** Opening Text passage block **

The Will Of The Lord

Player Rating4.62/8

"Too few ratings to be ranked"
based on 17 ratings since 04/13/2019
played 416 times (finished 23)

Story Difficulty4/8

"march in the swamp"

Play Length5/8

"Not going to lose any sleep"

Maturity Level5/8

"aren't you a little too old to be trick or treating"
Some material may be inappropriate for persons under age 13. If this were a movie, it would probably be PG-13.

Charles IV, king of Bohemia and holy roman emperor was considered one of the most influential and successful rulers of his time. However, not all of his decisions were wise...

Special thanks to mazardark for his advice on historical combat, and to cricket for beta reading.

Also, this is an entry to Corgi's unofficial contest of the lords and my first story on the site.

Player Comments

I really much enjoyed the introduction to this one. Very well written and a perfect lead-in to an intriguing story, very well done! As a history nut for this kind of niche, it was very satisfying. I enjoyed the father-son dynamic as anyone else would. The historical sword-fighting aspect was really interesting as it would take some considerable research to know things like this and actually required the reader to take detail into examining each informational tidbit about the stances. I found the first half of this game very interesting and I applaud you for that!

As the story dragged on, I began to see some considerable mistakes sprinkled throughout the game. Capitalization errors were what I most struggled with, as it’s really essential to get that nailed down at the get-go. There was a few grammatical errors of the sense, but not as bad as capitalization was. There were some uncomfortable spacings before the choices that I really disliked due to the fact that it left me feeling a bit unsatisfied. The blankness just sort of short-circuited me as far as the story went. You could have fit so much more story there, but no, we had the spaces. :(

The plot was a bit bland, more so the latter half than the first. When the suspense picked up, I was very excited to see what you would do with this story! However it quickly became apparent that the plot twist you had planned was a bit more obvious than I had anticipated. The writing itself was good, but I had no emotional ties to any characters in general. The ending didn’t wrap up well, and I think that was really my biggest issue. There was a very bland ending.

However, I did enjoy the story and your writing as a whole. Continue to grow and prosper as a writer! Keep your reviews in mind :).
-- At_Your_Throat on 4/28/2019 9:39:15 PM with a score of 0
Started off nicely with a good establishment of the setting by introducing the Christian influence and historic traditions that would be present in the remainder of the story. Going back a month in time after this opening page also worked well as it made me intrigued for the next few pages to see what events led up to the first page and whether I could change what happens by my choices.

At times I found that there was a lot of dialogue with little action in-between. It is unlikely that the characters were just standing stiff while talking to each other. Even if the conversation is what the characters primary focus is, it’s good practise to throw in some lines to avoid the dialogue sounding like ping-pong. The characters will be doing something like shuffling their feet or looking away. It’s important that these things are included otherwise it starts to drag on and become tedious to read. It doesn’t even have to be an action that one of the speaking characters is doing either, another good way of breaking up dialogue is to bring into short descriptions of what’s happening around the characters (e.g weather, people walking past), what the characters are thinking or just… not another line of dialogue.

** Closing Text passage block **

**Instruction 1**
In the records, duplicate the lines from the one containing "las sedes de" through the end of the records, inclusive, word for word. Omit the pictures from your copy.

** Opening Entries shown block **

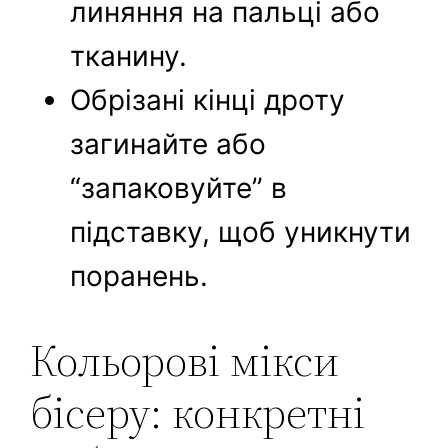
линяння на пальці або
тканину.
Обрізані кінці дроту
загинайте або
“запаковуйте” в
підставку, щоб уникнути
поранень.
Кольорові мікси
бісеру: конкретні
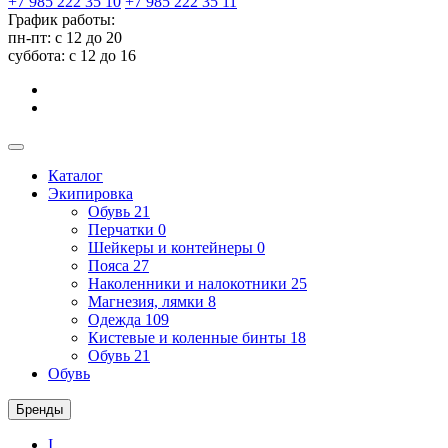
+7 985 222 35 10
+7 985 222 35 11
График работы:
пн-пт: с 12 до 20
суббота: c 12 до 16
Каталог
Экипировка
Обувь
21
Перчатки
0
Шейкеры и контейнеры
0
Пояса
27
Наколенники и налокотники
25
Магнезия, лямки
8
Одежда
109
Кистевые и коленные бинты
18
Обувь
21
Обувь
Бренды
I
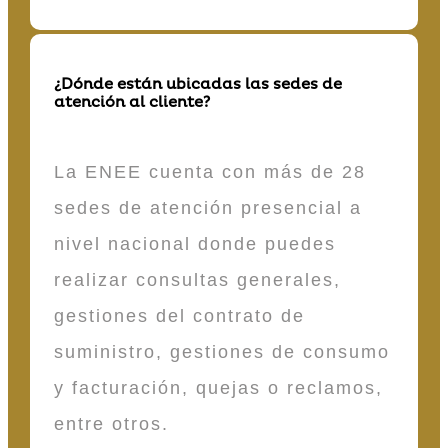
¿Dónde están ubicadas las sedes de
atención al cliente?
La ENEE cuenta con más de 28
sedes de atención presencial a
nivel nacional donde puedes
realizar consultas generales,
gestiones del contrato de
suministro, gestiones de consumo
y facturación, quejas o reclamos,
entre otros.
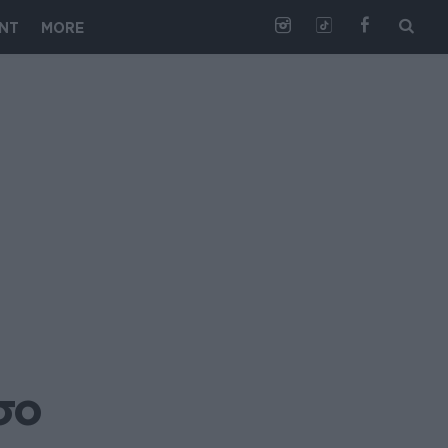
NT
MORE
ο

** Closing Entries shown block **

**Instruction 2**
From the story page, set down the passage between "Special thanks to" and "on the site.", inclusive, without changing anything.

**Final answer 1**
¿Dónde están ubicadas las sedes de
atención al cliente?
La ENEE cuenta con más de 28
sedes de atención presencial a
nivel nacional donde puedes
realizar consultas generales,
gestiones del contrato de
suministro, gestiones de consumo
y facturación, quejas o reclamos,
entre otros.
NT
MORE
ο

**Final answer 2**
Special thanks to mazardark for his advice on historical combat, and to cricket for beta reading.

Also, this is an entry to Corgi's unofficial contest of the lords and my first story on the site.